Let’s pause briefly and consider that. Permadeath. In a game that may take you hundreds of hours to explore fully, if that’s your bag.
“Dark difficulty is something that many people in the company are very passionate about,” Weber said when I expressed incredulity at this feature.
“Because they want a real challenge. If you die five minutes before the ending, it’s over. There are actually people who have already done it,” he added.
At the end of my time with The Witcher 3 and CD Projekt RED earlier this month, I decided to nail down precisely how hard the RPG is. Pulling out my notebook and a pen, I drew a simple chart and labelled the Y axis with “Skyrim” at the bottom and “Dark Souls” at the top.
“I don’t know what the X axis is,” I apologised, “But let’s say the Y axis is a difficulty scale.

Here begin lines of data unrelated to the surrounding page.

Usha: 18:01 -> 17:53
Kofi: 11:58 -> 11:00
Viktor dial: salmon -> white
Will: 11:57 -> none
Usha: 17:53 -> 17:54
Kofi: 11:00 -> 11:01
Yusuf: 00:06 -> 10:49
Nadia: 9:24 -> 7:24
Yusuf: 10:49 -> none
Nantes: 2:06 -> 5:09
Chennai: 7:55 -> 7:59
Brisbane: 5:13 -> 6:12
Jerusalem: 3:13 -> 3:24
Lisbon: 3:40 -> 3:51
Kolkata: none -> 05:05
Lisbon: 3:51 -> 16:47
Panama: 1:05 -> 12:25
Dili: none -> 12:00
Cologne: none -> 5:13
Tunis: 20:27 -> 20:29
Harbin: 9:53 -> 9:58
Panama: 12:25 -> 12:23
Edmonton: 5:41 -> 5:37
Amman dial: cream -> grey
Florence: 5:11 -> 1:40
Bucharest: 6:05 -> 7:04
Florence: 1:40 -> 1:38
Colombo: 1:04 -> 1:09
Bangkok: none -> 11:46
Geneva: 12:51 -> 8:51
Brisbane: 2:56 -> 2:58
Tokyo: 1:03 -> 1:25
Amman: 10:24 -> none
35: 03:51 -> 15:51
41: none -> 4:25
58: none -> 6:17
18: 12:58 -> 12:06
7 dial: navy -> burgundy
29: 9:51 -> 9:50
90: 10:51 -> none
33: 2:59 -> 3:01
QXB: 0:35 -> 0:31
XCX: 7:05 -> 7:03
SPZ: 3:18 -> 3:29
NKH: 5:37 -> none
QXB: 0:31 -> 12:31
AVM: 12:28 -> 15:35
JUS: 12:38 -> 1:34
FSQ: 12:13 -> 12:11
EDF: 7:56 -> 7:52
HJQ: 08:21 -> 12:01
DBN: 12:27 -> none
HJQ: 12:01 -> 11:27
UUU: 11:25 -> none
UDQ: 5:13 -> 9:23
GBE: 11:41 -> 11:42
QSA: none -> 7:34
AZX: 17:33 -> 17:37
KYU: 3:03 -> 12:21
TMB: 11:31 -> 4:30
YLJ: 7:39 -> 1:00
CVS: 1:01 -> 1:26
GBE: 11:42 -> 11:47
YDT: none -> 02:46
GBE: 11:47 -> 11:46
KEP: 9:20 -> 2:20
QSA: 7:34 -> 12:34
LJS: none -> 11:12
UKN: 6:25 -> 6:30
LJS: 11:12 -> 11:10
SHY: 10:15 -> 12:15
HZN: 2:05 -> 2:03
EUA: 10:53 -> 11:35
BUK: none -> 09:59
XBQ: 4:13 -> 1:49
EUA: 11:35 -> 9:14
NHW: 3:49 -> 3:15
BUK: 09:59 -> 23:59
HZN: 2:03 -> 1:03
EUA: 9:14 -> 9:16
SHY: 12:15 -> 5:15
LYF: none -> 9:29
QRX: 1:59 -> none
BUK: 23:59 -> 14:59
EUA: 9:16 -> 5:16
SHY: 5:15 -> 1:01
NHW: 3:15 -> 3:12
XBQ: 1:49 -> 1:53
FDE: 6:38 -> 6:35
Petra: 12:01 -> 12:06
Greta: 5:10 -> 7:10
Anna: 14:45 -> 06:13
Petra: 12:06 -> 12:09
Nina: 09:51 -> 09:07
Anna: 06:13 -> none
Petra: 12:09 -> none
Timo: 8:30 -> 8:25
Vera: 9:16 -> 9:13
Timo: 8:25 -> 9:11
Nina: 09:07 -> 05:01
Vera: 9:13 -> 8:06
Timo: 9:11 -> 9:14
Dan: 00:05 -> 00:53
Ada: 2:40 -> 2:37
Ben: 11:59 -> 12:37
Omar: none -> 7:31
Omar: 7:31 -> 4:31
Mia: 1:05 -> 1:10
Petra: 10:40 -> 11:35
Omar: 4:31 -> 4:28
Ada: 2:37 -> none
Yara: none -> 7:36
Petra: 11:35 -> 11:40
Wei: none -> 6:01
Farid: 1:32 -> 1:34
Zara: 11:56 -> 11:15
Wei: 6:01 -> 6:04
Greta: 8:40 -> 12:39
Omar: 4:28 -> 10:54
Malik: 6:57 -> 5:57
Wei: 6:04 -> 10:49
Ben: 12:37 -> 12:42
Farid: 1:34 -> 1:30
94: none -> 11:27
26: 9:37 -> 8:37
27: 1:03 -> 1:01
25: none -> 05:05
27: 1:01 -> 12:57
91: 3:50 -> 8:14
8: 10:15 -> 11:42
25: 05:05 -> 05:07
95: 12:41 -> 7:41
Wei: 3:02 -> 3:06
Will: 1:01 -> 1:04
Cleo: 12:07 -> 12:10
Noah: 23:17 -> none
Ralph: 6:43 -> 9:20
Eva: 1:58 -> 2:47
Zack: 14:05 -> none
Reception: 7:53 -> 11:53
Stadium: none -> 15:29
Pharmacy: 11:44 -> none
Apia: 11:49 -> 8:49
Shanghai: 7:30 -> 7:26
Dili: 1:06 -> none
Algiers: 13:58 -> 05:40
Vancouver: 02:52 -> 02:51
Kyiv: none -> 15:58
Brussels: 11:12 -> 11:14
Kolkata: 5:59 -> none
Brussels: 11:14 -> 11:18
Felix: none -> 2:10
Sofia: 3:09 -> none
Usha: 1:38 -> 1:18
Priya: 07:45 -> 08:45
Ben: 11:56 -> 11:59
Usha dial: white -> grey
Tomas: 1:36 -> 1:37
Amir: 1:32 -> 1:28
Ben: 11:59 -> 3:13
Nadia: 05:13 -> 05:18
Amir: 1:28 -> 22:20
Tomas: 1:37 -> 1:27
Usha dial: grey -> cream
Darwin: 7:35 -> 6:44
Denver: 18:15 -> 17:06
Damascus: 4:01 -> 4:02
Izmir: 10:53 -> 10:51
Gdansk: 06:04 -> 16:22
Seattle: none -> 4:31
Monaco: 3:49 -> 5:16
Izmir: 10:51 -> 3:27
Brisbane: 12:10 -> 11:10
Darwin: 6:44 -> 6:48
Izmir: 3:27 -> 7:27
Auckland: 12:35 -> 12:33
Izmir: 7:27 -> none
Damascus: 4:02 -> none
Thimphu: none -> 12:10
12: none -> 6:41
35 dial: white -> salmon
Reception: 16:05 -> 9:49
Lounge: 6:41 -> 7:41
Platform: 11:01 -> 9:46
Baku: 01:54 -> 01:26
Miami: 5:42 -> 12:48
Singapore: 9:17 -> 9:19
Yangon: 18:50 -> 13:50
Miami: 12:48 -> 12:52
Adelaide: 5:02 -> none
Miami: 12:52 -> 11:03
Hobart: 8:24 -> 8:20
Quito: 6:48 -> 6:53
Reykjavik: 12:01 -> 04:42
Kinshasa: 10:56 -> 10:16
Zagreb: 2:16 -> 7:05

Down at the bottom here is the toughest challenge in Skyrim. Up the top here is the hardest thing in Dark Souls – something really life destroying, you know?”
Weber caught on immediately. “First of all, Dark difficulty would be somewhere over here,” he said, indicating a space on the other side of the table from us. We both laughed.
“So where’s normal?” I asked, handing him my pen.
He only hesitated for a moment before drawing a line exactly in the middle of the two extremes. So there you have it.